Saved data entries
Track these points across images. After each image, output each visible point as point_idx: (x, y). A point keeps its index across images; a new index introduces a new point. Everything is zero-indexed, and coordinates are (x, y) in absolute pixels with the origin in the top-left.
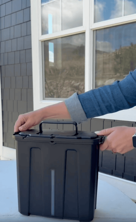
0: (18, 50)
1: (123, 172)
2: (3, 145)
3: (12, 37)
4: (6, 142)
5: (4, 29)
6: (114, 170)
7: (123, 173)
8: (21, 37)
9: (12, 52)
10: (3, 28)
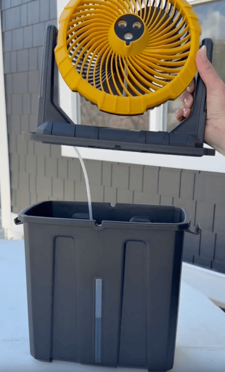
0: (34, 45)
1: (212, 259)
2: (12, 211)
3: (24, 24)
4: (16, 206)
5: (11, 8)
6: (196, 256)
7: (212, 262)
8: (40, 22)
9: (23, 49)
10: (9, 7)
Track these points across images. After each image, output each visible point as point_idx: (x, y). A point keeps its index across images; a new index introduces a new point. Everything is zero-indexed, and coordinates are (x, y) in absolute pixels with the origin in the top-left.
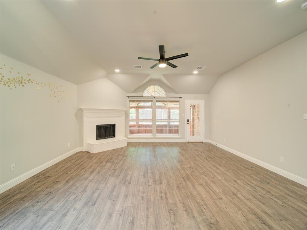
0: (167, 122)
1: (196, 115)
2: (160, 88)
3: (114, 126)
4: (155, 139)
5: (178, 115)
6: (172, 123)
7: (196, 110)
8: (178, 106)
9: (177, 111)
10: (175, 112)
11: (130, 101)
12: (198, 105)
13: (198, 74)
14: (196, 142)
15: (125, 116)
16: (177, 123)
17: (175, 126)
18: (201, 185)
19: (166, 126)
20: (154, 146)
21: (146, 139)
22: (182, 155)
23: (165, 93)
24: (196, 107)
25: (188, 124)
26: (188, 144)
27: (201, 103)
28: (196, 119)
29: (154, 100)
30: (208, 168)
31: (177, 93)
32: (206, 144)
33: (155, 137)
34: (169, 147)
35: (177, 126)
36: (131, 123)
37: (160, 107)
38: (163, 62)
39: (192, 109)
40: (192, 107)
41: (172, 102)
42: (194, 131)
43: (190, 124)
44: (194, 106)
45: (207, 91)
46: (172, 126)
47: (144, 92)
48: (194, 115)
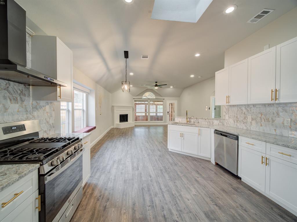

» REQUIRED WORK: Rewrite the lines from the start of the saved data entries through the line containing "1: (123, 172)", inclusive, swapping "Track" for "Follow" and changing nothing else. Leave the pictures out of your answer.

» RESULT:
Follow these points across images. After each image, output each visible point as point_idx: (x, y). A point keeps its index across images; a new index introduces a new point. Everything is zero-indexed, and coordinates are (x, y) in absolute pixels with the origin in the top-left.
0: (18, 50)
1: (123, 172)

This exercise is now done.